Pacific Health Plus sends medical volunteers to Samoa
In response to the measles crises in Samoa, Porirua-based primary health care provider, Pacific Health Plus, in a joint project with Pacific Cooperation Foundation, are sending two staff to assist medical teams in Samoa.
“This is Pacific Health Plus trying to do what we can for our Samoan brothers and sisters,” says John Fiso, chairman of Pacific Health Plus. “We wish Kailua Faafoi, our senior nurse, and Dr Penehuro Tapelu, our Samoan qualified doctor, all the very best with their courageous journey.”
“This is a tangible and direct way for Pacific Cooperation Foundation to support this tragedy,” says Nicole Metzger, Chair of Pacific Cooperation Foundation.

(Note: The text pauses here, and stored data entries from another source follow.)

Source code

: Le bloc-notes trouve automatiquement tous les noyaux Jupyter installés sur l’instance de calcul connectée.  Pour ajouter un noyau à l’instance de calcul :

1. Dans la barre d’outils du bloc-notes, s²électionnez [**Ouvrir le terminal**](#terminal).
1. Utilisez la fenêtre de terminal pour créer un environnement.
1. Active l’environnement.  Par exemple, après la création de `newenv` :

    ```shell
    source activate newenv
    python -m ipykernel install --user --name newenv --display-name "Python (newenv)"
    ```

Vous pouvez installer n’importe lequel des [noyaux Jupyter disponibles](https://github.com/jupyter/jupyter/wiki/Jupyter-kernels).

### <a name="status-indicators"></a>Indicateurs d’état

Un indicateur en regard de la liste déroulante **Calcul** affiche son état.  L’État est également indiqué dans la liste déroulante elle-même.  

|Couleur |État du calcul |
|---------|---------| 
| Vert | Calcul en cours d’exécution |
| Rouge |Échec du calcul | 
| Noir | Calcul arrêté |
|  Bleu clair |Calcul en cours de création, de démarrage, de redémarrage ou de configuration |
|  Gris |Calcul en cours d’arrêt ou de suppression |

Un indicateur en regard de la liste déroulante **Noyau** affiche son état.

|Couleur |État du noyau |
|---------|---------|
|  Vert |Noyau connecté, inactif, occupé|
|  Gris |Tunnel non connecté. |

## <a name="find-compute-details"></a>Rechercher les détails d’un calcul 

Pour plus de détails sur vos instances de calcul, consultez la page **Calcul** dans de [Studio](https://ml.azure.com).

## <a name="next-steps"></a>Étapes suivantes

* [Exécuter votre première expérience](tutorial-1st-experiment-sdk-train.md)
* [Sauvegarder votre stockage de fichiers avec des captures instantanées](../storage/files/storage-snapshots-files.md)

Kailua left for Samoa on 9th December to help administer measles vaccines, while Dr Tepelu will leave later in the week. They will be housed in Samoa with help from Rohit Reddy and the Tanoa Group.
Dr Tapelu previously worked at Tupua Tamasese Meaole Hospital in Apia and is currently working in public health outreach for Pacific Health Plus.

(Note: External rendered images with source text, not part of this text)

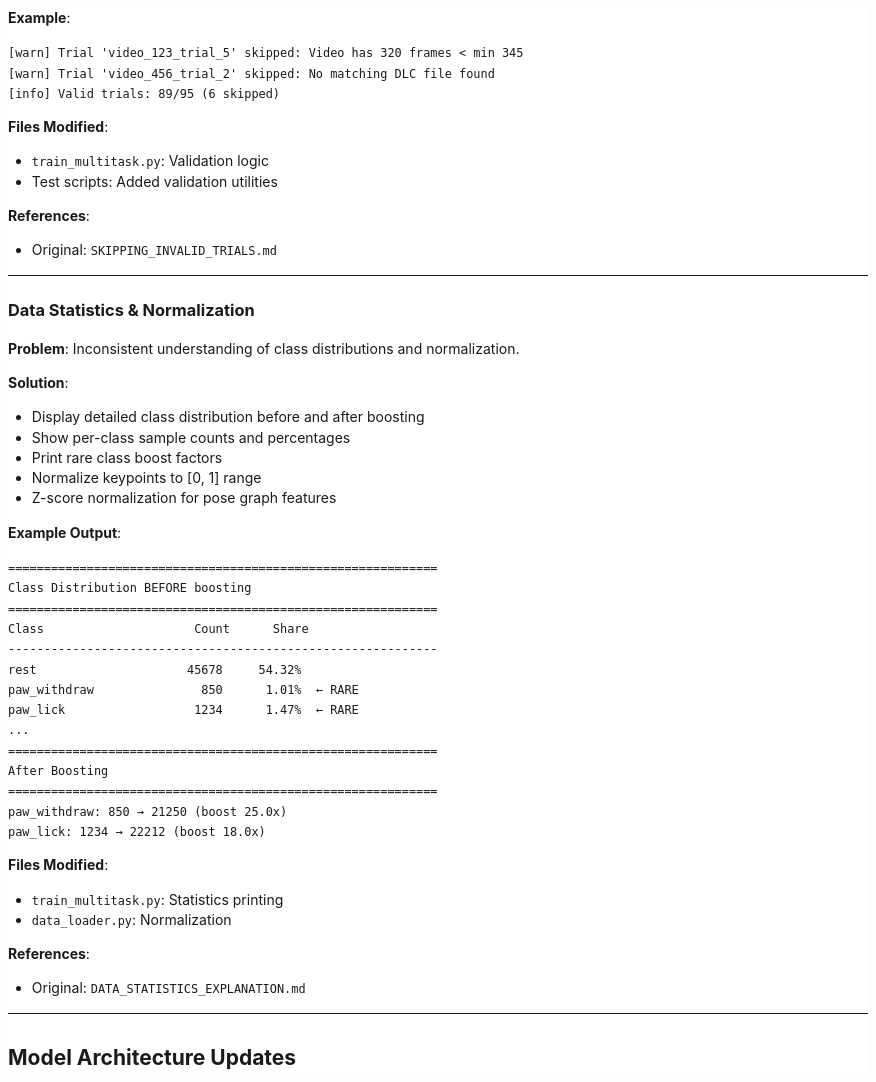 **Example**:
```
[warn] Trial 'video_123_trial_5' skipped: Video has 320 frames < min 345
[warn] Trial 'video_456_trial_2' skipped: No matching DLC file found
[info] Valid trials: 89/95 (6 skipped)
```

**Files Modified**:
- `train_multitask.py`: Validation logic
- Test scripts: Added validation utilities

**References**:
- Original: `SKIPPING_INVALID_TRIALS.md`

---

### Data Statistics & Normalization

**Problem**: Inconsistent understanding of class distributions and normalization.

**Solution**:
- Display detailed class distribution before and after boosting
- Show per-class sample counts and percentages
- Print rare class boost factors
- Normalize keypoints to [0, 1] range
- Z-score normalization for pose graph features

**Example Output**:
```
============================================================
Class Distribution BEFORE boosting
============================================================
Class                     Count      Share
------------------------------------------------------------
rest                     45678     54.32%
paw_withdraw               850      1.01%  ← RARE
paw_lick                  1234      1.47%  ← RARE
...
============================================================
After Boosting
============================================================
paw_withdraw: 850 → 21250 (boost 25.0x)
paw_lick: 1234 → 22212 (boost 18.0x)
```

**Files Modified**:
- `train_multitask.py`: Statistics printing
- `data_loader.py`: Normalization

**References**:
- Original: `DATA_STATISTICS_EXPLANATION.md`

---

## Model Architecture Updates
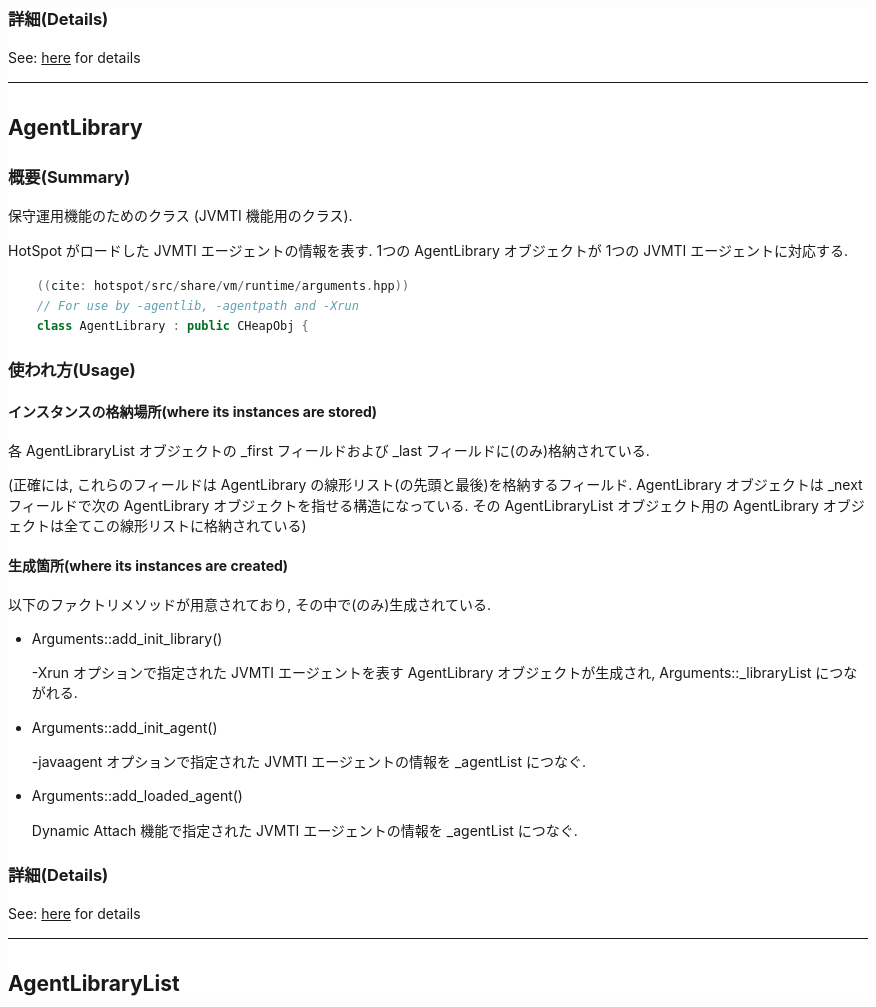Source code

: 
### 詳細(Details)
See: [here](../doxygen/classSystemProperty.html) for details

---
## <a name="noiyNJ1Rqx" id="noiyNJ1Rqx">AgentLibrary</a>

### 概要(Summary)
保守運用機能のためのクラス (JVMTI 機能用のクラス).

HotSpot がロードした JVMTI エージェントの情報を表す.
1つの AgentLibrary オブジェクトが 1つの JVMTI エージェントに対応する.


```cpp
    ((cite: hotspot/src/share/vm/runtime/arguments.hpp))
    // For use by -agentlib, -agentpath and -Xrun
    class AgentLibrary : public CHeapObj {
```

### 使われ方(Usage)
#### インスタンスの格納場所(where its instances are stored)
各 AgentLibraryList オブジェクトの _first フィールドおよび _last フィールドに(のみ)格納されている.

(正確には, これらのフィールドは AgentLibrary の線形リスト(の先頭と最後)を格納するフィールド.
AgentLibrary オブジェクトは _next フィールドで次の AgentLibrary オブジェクトを指せる構造になっている.
その AgentLibraryList オブジェクト用の AgentLibrary オブジェクトは全てこの線形リストに格納されている)


#### 生成箇所(where its instances are created)
以下のファクトリメソッドが用意されており, その中で(のみ)生成されている.

* Arguments::add_init_library()
  
  -Xrun オプションで指定された JVMTI エージェントを表す AgentLibrary オブジェクトが生成され, 
  Arguments::_libraryList につながれる.

* Arguments::add_init_agent()
  
  -javaagent オプションで指定された JVMTI エージェントの情報を _agentList につなぐ.

* Arguments::add_loaded_agent()
  
  Dynamic Attach 機能で指定された JVMTI エージェントの情報を _agentList につなぐ.




### 詳細(Details)
See: [here](../doxygen/classAgentLibrary.html) for details

---
## <a name="no8fPODMDI" id="no8fPODMDI">AgentLibraryList</a>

Kailua has worked in the health sector for 12 years. She is from Tokelau, a close neighbor of Samoa and is a passionate primary health care nurse working for Pacific Health Plus.
“We hope this will help relieve the clinical staff who are working tirelessly to administer MMR vaccines,” says Pacific Health Plus Director, Lee Pearce.
“It is a tragic situation in Samoa and sending qualified staff to help is an extension of what we do at Pacific Health Plus,” says Lee. “Our family is not just contained to Porirua, the people affected in Samoa are our family too.”
“It is not the first epidemic in recent times, but when it is in your own backyard it is a real wake-up call and shows the importance of public health and the need to increase the Public Health workforce regionally,” Lee says.
Samoa has been hit hard by a measles outbreak that has so far claimed the lives of 68 people, mainly children.
As of Sunday 8th December the Samoan government stated that 4,581 measles cases have been reported since the outbreak, with 121 recorded in the last 24 hours.
According to a tweet by the Samoan government on December 8th, the push to vaccinate citizens since the outbreak hit has so far lead to successful vaccinations of: 76% of infants and children aged 6 months to 4 years; 88% of children aged 5 to 19 years old; and 85% of women aged 20 to 35 years old.
But there is still more work to be done.